Quick terminology issue: What you created above were not objects; they
were classes. Objects are in the next sentence.
True
I then instantiate both these objects and link them up to eachother;
ie:
control drag a line from controller to another object and vice versa.
I then create files for each of my object I have created (Controller
and AnotherObject), wander off into Xcode and in the header for
Controller, I type
#import "Controller.h" in AnotherObject's header file (with the
#import
<Cocoa/Cocoa.h> line) and #import "AnotherObject.h" in the
Controller's
header file.
You could - maybe should - replace those imports with @class
declarations, and then import the headers within the .m files.
If I the hit Command R, it won't take it. 1 error - and it's either
'parse error before 'Controller'' or 'parse error before
'AnotherObject''. Ok, that's strange. I have no idea what it doesn't
like about that.
Neither does anyone else without seeing the code.
That's the thing - there is no code, it just pulls up on the line which
Interface Builder made when the files where created.
So being the person that I am, I do a hacky way around it and replace
"IBOutlet Controller * appController;" with "id appController;" and
similarly with the Controller.h file, replace "IBOutlet AnotherObject
*
foo;" with "IBOutlet id foo;" and what do you know? It damn well
works!
As it should. The Obj-C identifier 'id' is basically comparable to
'void*'; it's a generic object reference.
So when you start adding methods that are called from the other
object,
warnings start to pile up. You'll get messages near identical to
"cannot find method `-<method name>'; return type `id' assumed." Or at
least I do. But the methods still execute and return values, etc.
You can send any message to any object. Sounds like something's either
wrong with your import statements (unlikely) or with the headers
themselves.
If you are talking about declarations for the methods in the header
file, yes, the correct method defintions are there.
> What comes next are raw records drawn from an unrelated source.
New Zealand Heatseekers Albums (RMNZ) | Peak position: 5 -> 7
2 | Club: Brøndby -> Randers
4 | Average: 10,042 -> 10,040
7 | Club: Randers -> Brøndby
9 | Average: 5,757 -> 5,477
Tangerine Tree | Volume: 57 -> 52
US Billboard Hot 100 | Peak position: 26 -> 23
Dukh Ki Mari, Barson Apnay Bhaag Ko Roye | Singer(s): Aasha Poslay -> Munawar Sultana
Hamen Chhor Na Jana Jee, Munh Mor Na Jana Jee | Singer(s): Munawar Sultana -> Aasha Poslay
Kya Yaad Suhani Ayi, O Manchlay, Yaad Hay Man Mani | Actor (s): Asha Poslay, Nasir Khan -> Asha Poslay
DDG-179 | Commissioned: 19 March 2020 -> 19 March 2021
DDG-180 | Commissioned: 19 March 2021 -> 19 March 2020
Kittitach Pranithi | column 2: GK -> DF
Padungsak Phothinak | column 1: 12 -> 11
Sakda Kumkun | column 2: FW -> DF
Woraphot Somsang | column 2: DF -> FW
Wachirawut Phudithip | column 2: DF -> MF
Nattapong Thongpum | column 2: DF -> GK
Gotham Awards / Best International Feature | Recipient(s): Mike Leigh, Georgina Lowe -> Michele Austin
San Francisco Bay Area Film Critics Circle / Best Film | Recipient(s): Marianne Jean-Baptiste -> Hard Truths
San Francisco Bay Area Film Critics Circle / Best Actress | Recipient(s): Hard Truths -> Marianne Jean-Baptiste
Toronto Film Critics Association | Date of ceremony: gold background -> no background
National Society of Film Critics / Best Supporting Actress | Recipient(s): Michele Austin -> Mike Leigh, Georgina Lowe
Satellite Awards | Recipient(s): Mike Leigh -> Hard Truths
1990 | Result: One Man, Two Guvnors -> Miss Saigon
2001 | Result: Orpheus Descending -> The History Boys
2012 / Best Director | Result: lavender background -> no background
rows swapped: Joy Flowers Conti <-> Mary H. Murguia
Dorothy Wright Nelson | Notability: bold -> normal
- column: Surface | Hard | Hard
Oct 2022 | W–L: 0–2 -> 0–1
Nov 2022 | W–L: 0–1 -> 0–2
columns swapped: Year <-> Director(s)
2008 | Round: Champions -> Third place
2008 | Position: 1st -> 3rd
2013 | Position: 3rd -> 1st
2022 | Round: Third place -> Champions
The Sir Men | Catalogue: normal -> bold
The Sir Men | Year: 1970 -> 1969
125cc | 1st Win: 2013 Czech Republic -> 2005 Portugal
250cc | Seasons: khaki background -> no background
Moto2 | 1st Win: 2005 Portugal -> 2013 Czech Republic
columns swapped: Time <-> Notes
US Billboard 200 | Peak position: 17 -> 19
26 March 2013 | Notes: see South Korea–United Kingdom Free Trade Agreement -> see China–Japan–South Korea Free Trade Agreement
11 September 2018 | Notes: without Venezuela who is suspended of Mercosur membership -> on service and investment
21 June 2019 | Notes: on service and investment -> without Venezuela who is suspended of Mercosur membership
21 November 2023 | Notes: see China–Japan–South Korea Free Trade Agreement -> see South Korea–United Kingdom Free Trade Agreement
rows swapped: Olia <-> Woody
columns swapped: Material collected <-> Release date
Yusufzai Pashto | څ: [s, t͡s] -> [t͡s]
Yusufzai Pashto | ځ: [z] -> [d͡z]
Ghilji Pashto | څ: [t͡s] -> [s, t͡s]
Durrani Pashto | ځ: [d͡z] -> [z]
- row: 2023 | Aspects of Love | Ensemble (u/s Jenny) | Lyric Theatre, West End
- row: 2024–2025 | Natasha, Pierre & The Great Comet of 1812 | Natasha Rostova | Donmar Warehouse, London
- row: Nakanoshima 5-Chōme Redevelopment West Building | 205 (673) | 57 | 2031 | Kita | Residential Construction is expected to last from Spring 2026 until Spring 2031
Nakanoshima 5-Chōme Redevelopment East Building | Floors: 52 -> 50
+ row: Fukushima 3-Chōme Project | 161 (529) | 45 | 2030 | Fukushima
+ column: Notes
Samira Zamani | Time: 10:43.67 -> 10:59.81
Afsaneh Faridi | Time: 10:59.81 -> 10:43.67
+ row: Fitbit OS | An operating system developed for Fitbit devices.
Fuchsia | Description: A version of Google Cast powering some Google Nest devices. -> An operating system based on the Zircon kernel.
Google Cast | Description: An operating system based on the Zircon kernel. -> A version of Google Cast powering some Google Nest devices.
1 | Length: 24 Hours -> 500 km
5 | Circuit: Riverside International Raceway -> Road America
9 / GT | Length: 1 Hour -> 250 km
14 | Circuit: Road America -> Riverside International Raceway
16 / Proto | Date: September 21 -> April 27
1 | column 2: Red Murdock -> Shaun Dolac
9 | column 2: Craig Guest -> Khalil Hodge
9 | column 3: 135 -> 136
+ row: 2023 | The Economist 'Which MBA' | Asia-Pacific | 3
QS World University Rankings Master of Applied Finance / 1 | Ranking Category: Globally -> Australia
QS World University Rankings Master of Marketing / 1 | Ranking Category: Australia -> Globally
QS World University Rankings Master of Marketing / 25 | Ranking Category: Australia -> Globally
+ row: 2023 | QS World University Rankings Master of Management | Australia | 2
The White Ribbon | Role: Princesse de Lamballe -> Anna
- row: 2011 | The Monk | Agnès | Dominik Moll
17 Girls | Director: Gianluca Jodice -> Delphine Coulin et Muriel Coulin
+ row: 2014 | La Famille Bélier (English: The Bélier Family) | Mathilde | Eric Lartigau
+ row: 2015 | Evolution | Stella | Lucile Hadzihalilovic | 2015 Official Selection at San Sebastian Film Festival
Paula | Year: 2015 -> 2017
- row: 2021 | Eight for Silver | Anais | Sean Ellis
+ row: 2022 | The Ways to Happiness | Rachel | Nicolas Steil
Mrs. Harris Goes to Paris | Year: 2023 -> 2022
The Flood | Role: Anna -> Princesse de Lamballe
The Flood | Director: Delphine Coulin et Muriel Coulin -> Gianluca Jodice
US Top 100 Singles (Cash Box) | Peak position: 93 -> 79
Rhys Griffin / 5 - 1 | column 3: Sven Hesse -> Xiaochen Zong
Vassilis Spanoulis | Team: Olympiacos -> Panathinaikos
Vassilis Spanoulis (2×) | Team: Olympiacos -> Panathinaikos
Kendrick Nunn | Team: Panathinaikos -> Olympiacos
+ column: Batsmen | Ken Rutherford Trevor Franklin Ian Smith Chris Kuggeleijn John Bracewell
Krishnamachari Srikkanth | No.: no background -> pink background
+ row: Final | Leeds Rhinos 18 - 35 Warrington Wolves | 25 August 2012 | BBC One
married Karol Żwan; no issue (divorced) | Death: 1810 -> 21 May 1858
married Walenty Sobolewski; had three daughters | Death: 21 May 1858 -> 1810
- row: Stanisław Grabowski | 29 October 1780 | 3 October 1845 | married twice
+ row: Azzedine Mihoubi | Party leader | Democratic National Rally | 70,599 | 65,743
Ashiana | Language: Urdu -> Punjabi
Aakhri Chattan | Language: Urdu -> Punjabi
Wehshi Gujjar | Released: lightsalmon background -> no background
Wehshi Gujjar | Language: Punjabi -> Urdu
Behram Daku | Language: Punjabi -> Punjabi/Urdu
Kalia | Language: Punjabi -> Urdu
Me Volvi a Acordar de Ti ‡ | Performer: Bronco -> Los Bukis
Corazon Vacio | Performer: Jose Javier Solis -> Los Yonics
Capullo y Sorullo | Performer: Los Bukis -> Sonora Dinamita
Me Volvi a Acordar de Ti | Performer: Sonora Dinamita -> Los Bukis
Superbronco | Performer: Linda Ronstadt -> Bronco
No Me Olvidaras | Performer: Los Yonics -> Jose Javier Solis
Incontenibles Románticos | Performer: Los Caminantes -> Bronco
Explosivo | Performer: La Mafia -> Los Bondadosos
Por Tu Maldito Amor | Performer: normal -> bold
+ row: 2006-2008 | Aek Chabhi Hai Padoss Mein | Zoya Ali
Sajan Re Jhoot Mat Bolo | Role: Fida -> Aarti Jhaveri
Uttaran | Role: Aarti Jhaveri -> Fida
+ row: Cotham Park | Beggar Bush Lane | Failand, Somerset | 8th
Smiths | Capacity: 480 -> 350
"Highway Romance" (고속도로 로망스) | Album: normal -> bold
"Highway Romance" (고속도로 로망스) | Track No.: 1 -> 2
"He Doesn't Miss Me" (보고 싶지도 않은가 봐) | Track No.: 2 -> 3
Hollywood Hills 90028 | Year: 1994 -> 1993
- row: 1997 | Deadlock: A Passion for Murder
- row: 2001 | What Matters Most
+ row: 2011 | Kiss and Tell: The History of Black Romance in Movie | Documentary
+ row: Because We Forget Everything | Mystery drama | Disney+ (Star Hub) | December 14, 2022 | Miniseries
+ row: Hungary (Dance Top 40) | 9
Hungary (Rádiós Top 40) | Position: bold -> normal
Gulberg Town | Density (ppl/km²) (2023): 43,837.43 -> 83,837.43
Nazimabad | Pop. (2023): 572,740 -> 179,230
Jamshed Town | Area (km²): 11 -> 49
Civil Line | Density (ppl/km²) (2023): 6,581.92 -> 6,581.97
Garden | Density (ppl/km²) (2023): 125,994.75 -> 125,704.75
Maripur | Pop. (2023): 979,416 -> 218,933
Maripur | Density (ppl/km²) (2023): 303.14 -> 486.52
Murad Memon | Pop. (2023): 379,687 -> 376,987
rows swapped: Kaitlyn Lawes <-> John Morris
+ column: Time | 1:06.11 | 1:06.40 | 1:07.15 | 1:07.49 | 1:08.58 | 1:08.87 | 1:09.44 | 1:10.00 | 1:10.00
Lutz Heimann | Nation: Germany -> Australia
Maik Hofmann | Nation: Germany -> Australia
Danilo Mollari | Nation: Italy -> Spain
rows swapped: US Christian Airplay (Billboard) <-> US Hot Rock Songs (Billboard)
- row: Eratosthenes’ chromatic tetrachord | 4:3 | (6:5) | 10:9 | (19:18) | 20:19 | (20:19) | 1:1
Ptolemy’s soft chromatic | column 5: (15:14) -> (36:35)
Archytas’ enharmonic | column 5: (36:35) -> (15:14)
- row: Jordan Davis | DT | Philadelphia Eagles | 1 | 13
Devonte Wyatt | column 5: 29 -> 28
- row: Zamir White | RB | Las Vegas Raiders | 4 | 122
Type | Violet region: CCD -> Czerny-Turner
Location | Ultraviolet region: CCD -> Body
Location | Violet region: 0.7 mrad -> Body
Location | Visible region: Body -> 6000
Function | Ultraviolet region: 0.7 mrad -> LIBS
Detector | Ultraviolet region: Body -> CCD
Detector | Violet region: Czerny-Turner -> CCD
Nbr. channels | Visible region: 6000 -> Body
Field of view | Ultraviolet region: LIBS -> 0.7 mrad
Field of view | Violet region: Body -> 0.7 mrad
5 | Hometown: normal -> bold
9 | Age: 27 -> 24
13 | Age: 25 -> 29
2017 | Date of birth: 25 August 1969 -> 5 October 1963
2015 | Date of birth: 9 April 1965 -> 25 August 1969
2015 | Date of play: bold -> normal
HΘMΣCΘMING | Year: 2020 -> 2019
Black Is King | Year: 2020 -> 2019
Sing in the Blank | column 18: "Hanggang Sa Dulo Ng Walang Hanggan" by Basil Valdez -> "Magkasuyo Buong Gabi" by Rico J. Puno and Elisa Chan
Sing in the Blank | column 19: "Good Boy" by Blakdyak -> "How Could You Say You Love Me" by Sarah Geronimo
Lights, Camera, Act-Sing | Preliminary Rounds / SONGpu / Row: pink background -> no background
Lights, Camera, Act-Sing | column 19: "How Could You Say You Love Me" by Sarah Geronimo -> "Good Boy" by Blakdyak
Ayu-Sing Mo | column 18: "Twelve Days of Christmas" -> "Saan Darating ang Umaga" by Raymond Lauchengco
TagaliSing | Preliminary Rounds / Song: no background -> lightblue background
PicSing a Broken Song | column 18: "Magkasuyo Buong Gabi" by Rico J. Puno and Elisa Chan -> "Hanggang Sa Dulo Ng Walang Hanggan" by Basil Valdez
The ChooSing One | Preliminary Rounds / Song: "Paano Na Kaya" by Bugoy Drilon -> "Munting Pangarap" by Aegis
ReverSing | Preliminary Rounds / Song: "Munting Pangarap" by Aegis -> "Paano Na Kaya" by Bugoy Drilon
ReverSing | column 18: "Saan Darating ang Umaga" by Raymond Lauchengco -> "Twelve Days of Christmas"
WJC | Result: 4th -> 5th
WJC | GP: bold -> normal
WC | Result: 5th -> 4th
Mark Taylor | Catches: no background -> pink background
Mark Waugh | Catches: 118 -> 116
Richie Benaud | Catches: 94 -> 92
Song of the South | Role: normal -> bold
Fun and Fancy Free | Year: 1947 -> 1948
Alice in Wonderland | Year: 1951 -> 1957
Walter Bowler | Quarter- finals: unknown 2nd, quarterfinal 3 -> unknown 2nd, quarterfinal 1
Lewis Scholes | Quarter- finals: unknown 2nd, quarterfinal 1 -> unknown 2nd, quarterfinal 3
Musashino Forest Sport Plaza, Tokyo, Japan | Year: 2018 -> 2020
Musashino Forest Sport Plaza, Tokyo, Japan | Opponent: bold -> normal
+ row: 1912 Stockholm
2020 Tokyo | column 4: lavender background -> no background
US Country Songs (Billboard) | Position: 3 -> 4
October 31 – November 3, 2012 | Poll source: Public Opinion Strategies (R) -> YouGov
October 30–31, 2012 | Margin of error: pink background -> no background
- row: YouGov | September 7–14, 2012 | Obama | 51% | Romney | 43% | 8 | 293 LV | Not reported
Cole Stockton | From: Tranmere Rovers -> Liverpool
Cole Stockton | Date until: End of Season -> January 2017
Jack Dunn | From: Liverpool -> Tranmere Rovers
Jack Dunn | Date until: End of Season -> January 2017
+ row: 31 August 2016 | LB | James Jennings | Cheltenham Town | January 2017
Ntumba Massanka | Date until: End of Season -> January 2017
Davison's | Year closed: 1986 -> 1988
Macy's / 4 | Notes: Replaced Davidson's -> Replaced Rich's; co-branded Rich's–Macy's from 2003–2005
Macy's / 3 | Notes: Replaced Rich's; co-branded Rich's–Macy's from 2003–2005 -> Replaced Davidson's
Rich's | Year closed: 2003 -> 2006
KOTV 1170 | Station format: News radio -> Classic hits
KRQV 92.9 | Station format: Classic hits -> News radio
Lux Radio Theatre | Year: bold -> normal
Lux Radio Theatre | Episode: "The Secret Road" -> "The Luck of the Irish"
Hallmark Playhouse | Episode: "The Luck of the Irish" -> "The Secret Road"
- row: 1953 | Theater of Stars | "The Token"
I'm concerned my tolerance for the now 25-odd warnings is a bad thing
and my naivety will come around and haunt me. If any of you have the
time, could you please point out what am I doing wrong (other than
using an id variable in the .h files)? Why does #import <a header file
of another object> cause the program not to compiler in the other
classes that need to use the object?
Did you really use <> instead of "" in your imports? If you did, the
preprocessor will skip your project directory when looking for the
headers.
< > was not used in my code at all. I was merely replacing the name of
the method in the error I used to test the problem with. So, if I wrote
a line that said #import <a header file>, I meant #import
"Controller.h", for example.
I shall try the @class directive.
Thank you
Kiel :-)
"Your friend is the person who knows all about you and still likes you."